This semester I will attend a postgraduate course on Deep Learning. I want to write down my thoughts after each class.
Nowadays, we have accumulated a lot of data and entered the era of "big data". How to extract useful information from such a large data set is a crucial problem faced by many researchers. To process them, we have to develop new efficient tools. A lot of them can be used for data with only numbers, but not images or videos. Deep learning is a very useful tool to extract information from images. It ranks high in most of open competitions on processing images. In the researches of Google glasses and Baidu eyes, deep learning is playing an important role.

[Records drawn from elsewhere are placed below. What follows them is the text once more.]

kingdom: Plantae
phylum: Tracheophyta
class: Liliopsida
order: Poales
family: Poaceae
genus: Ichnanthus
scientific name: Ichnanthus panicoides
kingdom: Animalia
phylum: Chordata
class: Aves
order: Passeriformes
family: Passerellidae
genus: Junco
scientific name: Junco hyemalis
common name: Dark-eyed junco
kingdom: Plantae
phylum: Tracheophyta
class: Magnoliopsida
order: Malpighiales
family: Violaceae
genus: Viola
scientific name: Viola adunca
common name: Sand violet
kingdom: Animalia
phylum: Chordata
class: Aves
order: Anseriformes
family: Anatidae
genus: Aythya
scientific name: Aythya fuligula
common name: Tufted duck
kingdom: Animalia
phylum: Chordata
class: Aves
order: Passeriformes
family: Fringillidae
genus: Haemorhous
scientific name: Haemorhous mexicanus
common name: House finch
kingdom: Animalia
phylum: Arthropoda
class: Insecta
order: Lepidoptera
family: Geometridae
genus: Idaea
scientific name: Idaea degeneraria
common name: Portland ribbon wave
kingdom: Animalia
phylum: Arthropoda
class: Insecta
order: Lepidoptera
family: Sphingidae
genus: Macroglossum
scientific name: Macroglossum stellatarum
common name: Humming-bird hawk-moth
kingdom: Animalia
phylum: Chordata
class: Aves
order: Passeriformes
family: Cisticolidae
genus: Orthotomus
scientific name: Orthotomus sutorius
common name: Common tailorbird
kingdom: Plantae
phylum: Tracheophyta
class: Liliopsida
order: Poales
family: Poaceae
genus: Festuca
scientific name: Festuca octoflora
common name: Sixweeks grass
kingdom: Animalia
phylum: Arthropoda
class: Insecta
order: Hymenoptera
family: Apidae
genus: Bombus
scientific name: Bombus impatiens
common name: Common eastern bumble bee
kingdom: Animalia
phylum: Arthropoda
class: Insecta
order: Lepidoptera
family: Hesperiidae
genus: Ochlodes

When we see a picture, we can detect useful partial information at once, like a human or a tree. But when computers read a picture, they can only obtain a matrix of numbers but nothing else. Then how to make them get the topic of a person from such a matrix? To process images, we need several steps, filtering noise of image data, preprocessing, feature extraction, and then classification. Each step of processing may correspond one or two layers in neural networks as we have seen. Usually deep learning is involved with many steps. For example, to do person re-identification pipeline, one will need at least seven steps, from pedestrian detection, pose estimation and so on. GoogleNet even contains more than 20 layers. Deep learning can allow such a complex model for dealing these problems.
Even in one single step, for example feature extraction, we might need other techniques to combine some or discard some useless features. So it is very difficult to learn with deep learning. But it is powerful! We can improve capacity in a large scale even though we only add one more layer. Therefore, deep learning can break bottleneck of accuracy which other learning models may face. As we can see, it behaves well in applications.